*** Data for this task ***
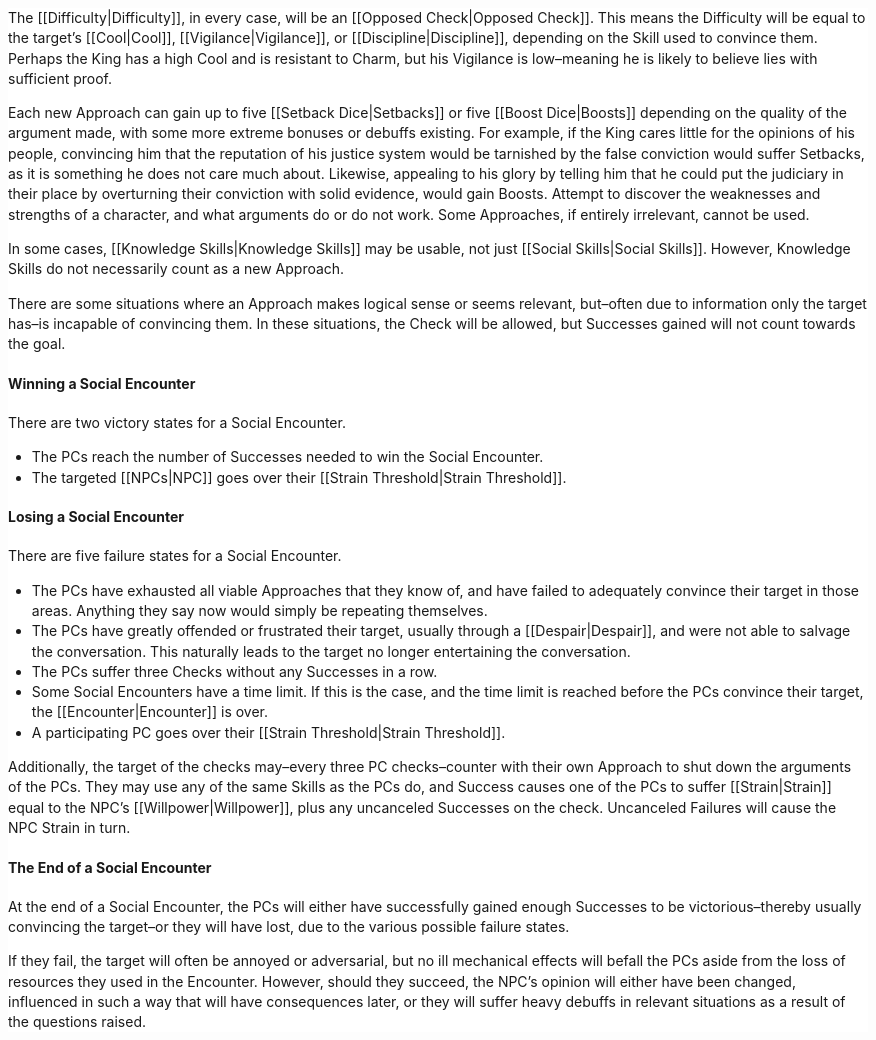 The [[Difficulty|Difficulty]], in every case, will be an [[Opposed Check|Opposed Check]]. This means the Difficulty will be equal to the target’s [[Cool|Cool]], [[Vigilance|Vigilance]], or [[Discipline|Discipline]], depending on the Skill used to convince them. Perhaps the King has a high Cool and is resistant to Charm, but his Vigilance is low–meaning he is likely to believe lies with sufficient proof.

Each new Approach can gain up to five [[Setback Dice|Setbacks]] or five [[Boost Dice|Boosts]] depending on the quality of the argument made, with some more extreme bonuses or debuffs existing. For example, if the King cares little for the opinions of his people, convincing him that the reputation of his justice system would be tarnished by the false conviction would suffer Setbacks, as it is something he does not care much about. Likewise, appealing to his glory by telling him that he could put the judiciary in their place by overturning their conviction with solid evidence, would gain Boosts. Attempt to discover the weaknesses and strengths of a character, and what arguments do or do not work. Some Approaches, if entirely irrelevant, cannot be used.

In some cases, [[Knowledge Skills|Knowledge Skills]] may be usable, not just [[Social Skills|Social Skills]]. However, Knowledge Skills do not necessarily count as a new Approach.

There are some situations where an Approach makes logical sense or seems relevant, but–often due to information only the target has–is incapable of convincing them. In these situations, the Check will be allowed, but Successes gained will not count towards the goal.

#### Winning a Social Encounter
There are two victory states for a Social Encounter.
- The PCs reach the number of Successes needed to win the Social Encounter.
- The targeted [[NPCs|NPC]] goes over their [[Strain Threshold|Strain Threshold]].

#### Losing a Social Encounter
There are five failure states for a Social Encounter.
- The PCs have exhausted all viable Approaches that they know of, and have failed to adequately convince their target in those areas. Anything they say now would simply be repeating themselves.
- The PCs have greatly offended or frustrated their target, usually through a [[Despair|Despair]], and were not able to salvage the conversation. This naturally leads to the target no longer entertaining the conversation.
- The PCs suffer three Checks without any Successes in a row.
- Some Social Encounters have a time limit. If this is the case, and the time limit is reached before the PCs convince their target, the [[Encounter|Encounter]] is over.
- A participating PC goes over their [[Strain Threshold|Strain Threshold]].

Additionally, the target of the checks may–every three PC checks–counter with their own Approach to shut down the arguments of the PCs. They may use any of the same Skills as the PCs do, and Success causes one of the PCs to suffer [[Strain|Strain]] equal to the NPC’s [[Willpower|Willpower]], plus any uncanceled Successes on the check. Uncanceled Failures will cause the NPC Strain in turn.

#### The End of a Social Encounter
At the end of a Social Encounter, the PCs will either have successfully gained enough Successes to be victorious–thereby usually convincing the target–or they will have lost, due to the various possible failure states.

If they fail, the target will often be annoyed or adversarial, but no ill mechanical effects will befall the PCs aside from the loss of resources they used in the Encounter. However, should they succeed, the NPC’s opinion will either have been changed, influenced in such a way that will have consequences later, or they will suffer heavy debuffs in relevant situations as a result of the questions raised.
*** End of Data for this task ***
- _About this exercise_: The answer must consist of every line above that contains the word "either".

- _Response to the exercise_:
At the end of a Social Encounter, the PCs will either have successfully gained enough Successes to be victorious–thereby usually convincing the target–or they will have lost, due to the various possible failure states.
If they fail, the target will often be annoyed or adversarial, but no ill mechanical effects will befall the PCs aside from the loss of resources they used in the Encounter. However, should they succeed, the NPC’s opinion will either have been changed, influenced in such a way that will have consequences later, or they will suffer heavy debuffs in relevant situations as a result of the questions raised.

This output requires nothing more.